Other diversions were slender. Nothing to read. No Gideon Bible. No Reader’s Digest. No TV. Through the plexiglass wall at the front of my cell I could observe activity in the central reception area, but alas I’d drawn a rather lethargic, crime-deprived season for my sojourn.
I was able to watch the fingerprinting of the thirtyish woman with the wake-up fountain of hair spritzing Versailles-like from the crown of her head. She had arrived in the booking chamber a few minutes after I did, wonderfully enlivening the sociability of that grim place. Before I was taken to my cell, she and I sat near one another on a bench along one wall, each with our hands cuffed behind our backs. The ice was broken when one of her captors glanced casually at the paper showing the charge against me and asked me if I were that person. My fellow inmate seemed to approve of my achievement. I asked her what she was in for. “All kinds of shit,” she confessed. I said I hoped she’d enjoyed it all. “Very much,” she grinned.
My crime spree began when I parked my van parallel to the street in the broad driveways of some garages that I rent. The van was slightly on the sidewalk but in no way impeded the use of the sidewalk. In a neighborhood where many of my neighbors travel in wheelchairs, I am super-sensitive to the blocking of sidewalks. In this case I had parked so that two wheelchairs could easily have sashayed past performing intertwining figure-eights. I left my van there for perhaps five minutes and when I returned found a citation on the windshield. It was for parking “on or across sidewalk.”
Spotting the parking enforcement vehicle about a block away, I drove there. “Did you put this on my windshield?” I asked the officer. “Yes,” she said, “you were parked on the sidewalk.” I said, “I was in no way blocking the sidewalk.” “You were parked on the sidewalk,” she repeated. I asked her to take back the ticket. She refused. The stupidity and unfairness of it overcame me and I stuck the crumpled citation under the epaulet of her jacket. It was not a wise gesture.
Driving a couple of blocks to where I had business to do, for a few minutes I enjoyed some deep sense of injustice answered. It was a fleeting satisfaction.
I parked and was walking toward my destination when an armada of police cars appeared. In short order, I was halted by a very severe officer, who commanded me gruffly to “Give me those things,” referring to the looseleaf binder and highlighter markers I was carrying. I couldn’t imagine what might seem dangerous about them. I suggested he might say “Please” and he barked still more gruffly to “Give me those things.” I did that. He threw them on the sidewalk and stepped on the binder. I suggested no further courtesies.
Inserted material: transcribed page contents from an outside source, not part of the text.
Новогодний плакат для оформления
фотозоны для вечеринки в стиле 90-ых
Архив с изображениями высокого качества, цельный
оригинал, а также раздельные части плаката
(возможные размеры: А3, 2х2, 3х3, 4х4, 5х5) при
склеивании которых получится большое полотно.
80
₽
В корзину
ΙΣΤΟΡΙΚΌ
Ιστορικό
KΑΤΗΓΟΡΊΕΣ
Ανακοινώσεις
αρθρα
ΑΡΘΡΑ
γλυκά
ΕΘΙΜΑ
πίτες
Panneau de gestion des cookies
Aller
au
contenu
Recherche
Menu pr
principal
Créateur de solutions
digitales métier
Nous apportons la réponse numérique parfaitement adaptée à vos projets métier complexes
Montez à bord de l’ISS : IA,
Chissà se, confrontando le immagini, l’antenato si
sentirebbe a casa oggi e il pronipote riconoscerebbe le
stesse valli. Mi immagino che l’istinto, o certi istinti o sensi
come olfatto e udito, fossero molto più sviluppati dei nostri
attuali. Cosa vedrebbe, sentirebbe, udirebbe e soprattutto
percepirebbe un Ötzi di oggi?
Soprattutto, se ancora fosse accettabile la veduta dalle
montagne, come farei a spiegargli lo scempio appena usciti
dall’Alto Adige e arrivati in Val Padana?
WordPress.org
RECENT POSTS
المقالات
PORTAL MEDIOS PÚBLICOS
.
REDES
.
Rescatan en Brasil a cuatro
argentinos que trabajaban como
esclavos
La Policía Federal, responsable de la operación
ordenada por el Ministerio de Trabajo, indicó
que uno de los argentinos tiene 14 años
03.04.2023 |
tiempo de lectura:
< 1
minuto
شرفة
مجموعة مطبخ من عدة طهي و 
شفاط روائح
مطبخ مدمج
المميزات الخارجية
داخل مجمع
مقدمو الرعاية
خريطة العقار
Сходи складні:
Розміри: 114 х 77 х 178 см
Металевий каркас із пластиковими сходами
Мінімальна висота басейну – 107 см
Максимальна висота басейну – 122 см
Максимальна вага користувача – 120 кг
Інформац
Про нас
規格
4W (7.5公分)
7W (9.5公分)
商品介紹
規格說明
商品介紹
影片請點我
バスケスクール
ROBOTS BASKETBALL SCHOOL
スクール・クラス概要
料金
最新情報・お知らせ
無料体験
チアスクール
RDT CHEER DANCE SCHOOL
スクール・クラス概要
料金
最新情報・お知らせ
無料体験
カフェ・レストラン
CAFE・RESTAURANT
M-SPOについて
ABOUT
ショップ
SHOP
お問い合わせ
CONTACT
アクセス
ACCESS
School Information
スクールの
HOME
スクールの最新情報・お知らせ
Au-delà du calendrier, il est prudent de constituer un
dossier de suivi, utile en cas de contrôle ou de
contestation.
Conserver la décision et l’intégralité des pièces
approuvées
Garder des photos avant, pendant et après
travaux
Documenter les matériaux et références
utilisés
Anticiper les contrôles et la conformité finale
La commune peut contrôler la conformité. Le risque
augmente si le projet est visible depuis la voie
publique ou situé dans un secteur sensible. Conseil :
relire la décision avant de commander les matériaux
A small battalion of officers assembled, one of them wearing devil’s horns (it was Halloween). The neighbors were impressed. I was told that I was to be charged with battery on a police officer. I was frisked and handcuffed. In the course of this, several officers spoke civilly with me and asked me to describe my exchange with the traffic officer. The exception was the barking one, who at one point snarled in my face something like: “Are you a mental case? Are you on drugs?” The questions were probably rhetorical, but I answered, as honestly as I could, “no” to both. Later, as he was hustling me toward a police car, another officer said to him, “Don’t play with him. Just put him in the car.”
I was released from jail after a very few hours. I sent a note to the traffic officer acknowledging that I knew she was just doing what she regarded as her job and apologizing for any distress I may have caused her. Judging from the magnitude of the reaction, I caused a lot.
In retrospect I’m a little ashamed that my jailing resulted from so paltry an infraction. It rises nowhere near the stature of Henry Thoreau’s one-day incarceration for tax-refusal over the Mexican War. It lacks any of the sordid passion that put the poet Paul Verlaine in prison for shooting the provocative Arthur Rimbaud in the wrist. And Mohandas Gandhi’s life-long readiness to face imprisonment for the noblest principles brilliantly eclipses my fleeting and unanticipated acquaintance with the lockup.
I did learn something. If you are ever handcuffed, relax your arms. Handcuffs punish resistance. But one can settle into them rather cozily if the arms and wrists just dangle.